Abstract

Android malware poses severe threats to users, hence raising an urgent demand for malware detection. In-cloud Android malware detection often suffers privacy leakage and communication overheads. Therefore, this article focuses on on-device Android malware detection. At present, on-device malware detectors are usually trained on servers and then transplanted to mobile devices (e.g., smartphones). In practice, on-device training is particularly important due to the demand for offline updates. Because mobile devices are limited in resource, however, on-device training is hard to implement, especially for those high-complexity malware detectors. To overcome this challenge, we design a lightweight on-device Android malware detector, based on the recently proposed broad learning method. Our detector mainly uses one-shot computation for model training. Hence it can be fully or incrementally trained directly on mobile devices.

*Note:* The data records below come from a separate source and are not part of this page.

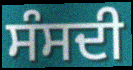
ਸੰਸਦੀ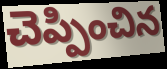
చెప్పించినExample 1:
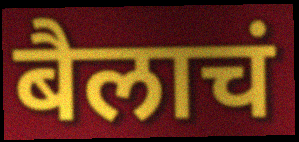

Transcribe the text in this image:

बैलाचं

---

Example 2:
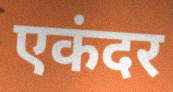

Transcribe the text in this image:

एकंदर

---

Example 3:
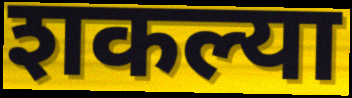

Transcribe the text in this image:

शकल्या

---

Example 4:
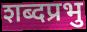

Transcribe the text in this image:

शब्दप्रभु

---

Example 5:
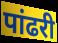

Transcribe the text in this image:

पांढरीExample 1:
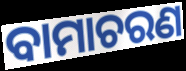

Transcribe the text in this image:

ବାମାଚରଣ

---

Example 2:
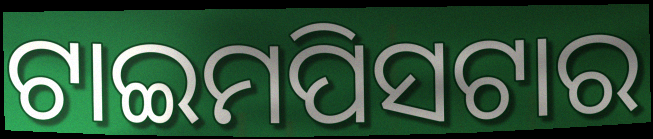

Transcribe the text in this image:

ଟାଇମପିସଟାର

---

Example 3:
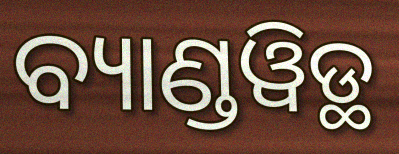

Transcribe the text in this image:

ବ୍ୟାଣ୍ଡୱିଡ୍ଥ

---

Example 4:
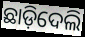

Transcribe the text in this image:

ଛାଡ଼ିଦେଲି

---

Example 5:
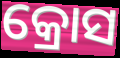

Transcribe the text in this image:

କ୍ରୋସ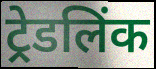
ट्रेडलिंक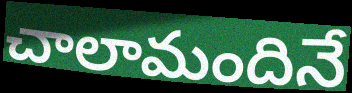
చాలామందినేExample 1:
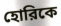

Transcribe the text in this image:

হোরিকে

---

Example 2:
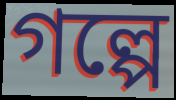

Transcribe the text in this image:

গল্পে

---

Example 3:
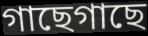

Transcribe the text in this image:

গাছেগাছে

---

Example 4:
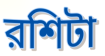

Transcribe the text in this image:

রশিটা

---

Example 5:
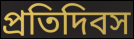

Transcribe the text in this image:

প্রতিদিবসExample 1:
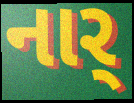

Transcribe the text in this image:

નાર્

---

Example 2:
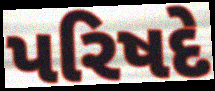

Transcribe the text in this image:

પરિષદે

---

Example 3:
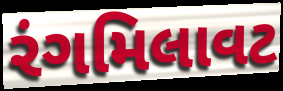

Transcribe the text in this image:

રંગમિલાવટ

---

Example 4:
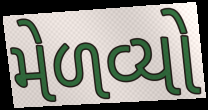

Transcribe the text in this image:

મેળવ્યો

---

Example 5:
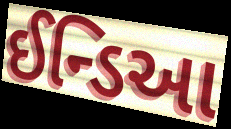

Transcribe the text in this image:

ઈન્ડિઆ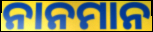
ନାନମାନ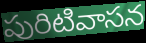
పురిటివాసన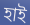
হাই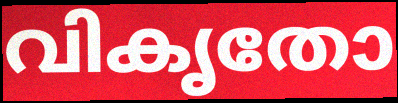
വികൃതോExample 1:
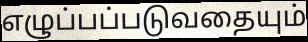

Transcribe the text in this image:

எழுப்பப்படுவதையும்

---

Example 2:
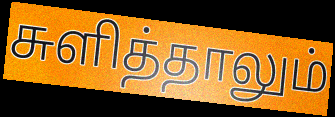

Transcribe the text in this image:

சுளித்தாலும்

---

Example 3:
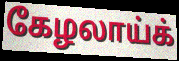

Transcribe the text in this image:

கேழலாய்க்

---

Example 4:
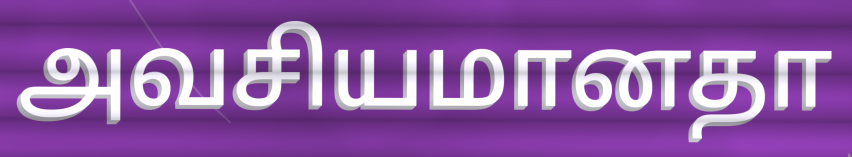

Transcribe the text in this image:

அவசியமானதா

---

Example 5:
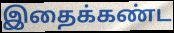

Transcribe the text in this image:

இதைக்கண்ட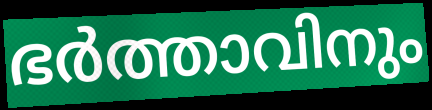
ഭർത്താവിനുംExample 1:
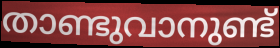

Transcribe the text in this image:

താണ്ടുവാനുണ്ട്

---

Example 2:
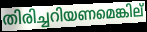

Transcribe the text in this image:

തിരിച്ചറിയണമെങ്കില്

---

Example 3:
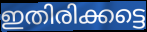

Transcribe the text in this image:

ഇതിരിക്കട്ടെ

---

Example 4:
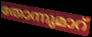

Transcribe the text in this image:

തോന്നുമാറ്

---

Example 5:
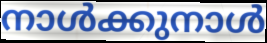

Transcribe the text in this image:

നാൾക്കുനാൾ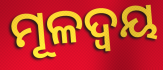
ମୂଳଦ୍ଵୟ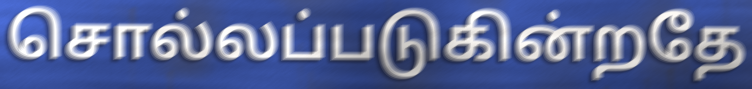
சொல்லப்படுகின்றதேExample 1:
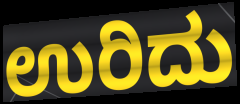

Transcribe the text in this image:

ಉರಿದು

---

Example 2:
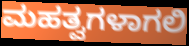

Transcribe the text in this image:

ಮಹತ್ವಗಳಾಗಲಿ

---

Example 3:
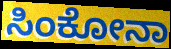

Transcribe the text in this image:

ಸಿಂಕೋನಾ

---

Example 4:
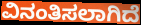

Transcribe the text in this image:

ವಿನಂತಿಸಲಾಗಿದೆ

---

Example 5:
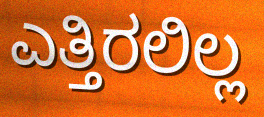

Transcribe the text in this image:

ಎತ್ತಿರಲಿಲ್ಲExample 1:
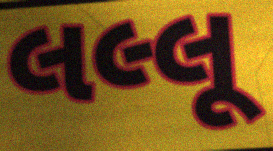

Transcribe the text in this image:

લલ્લૂ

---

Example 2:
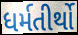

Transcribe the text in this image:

ધર્મતીર્થો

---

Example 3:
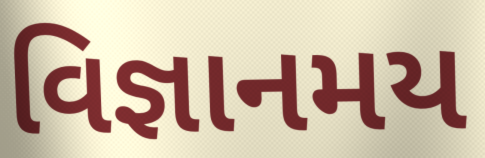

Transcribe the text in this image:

વિજ્ઞાનમય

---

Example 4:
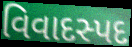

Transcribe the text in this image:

વિવાદસ્પદ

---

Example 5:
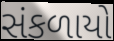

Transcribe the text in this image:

સંકળાયો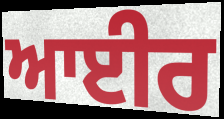
ਆਈਰ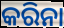
କରିନା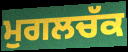
ਮੁਗਲਚੱਕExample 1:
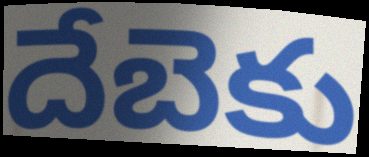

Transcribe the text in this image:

దేబెకు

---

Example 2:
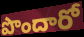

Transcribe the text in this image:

పొందారో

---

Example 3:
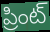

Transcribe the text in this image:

ప్రింట్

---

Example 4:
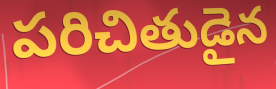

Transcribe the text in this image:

పరిచితుడైన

As far as detection accuracy is concerned, our detector outperforms the shallow learning-based models, including support vector machine (SVM) and AdaBoost, and approaches the deep learning-based models multilayer perceptron (MLP) and convolutional neural network (CNN). Moreover, our detector is more robust to adversarial examples than the existing detectors, and its robustness can be further improved through on-device model retraining. Finally, its advantages are confirmed by extensive experiments, and its practicality is demonstrated through runtime evaluation on smartphones.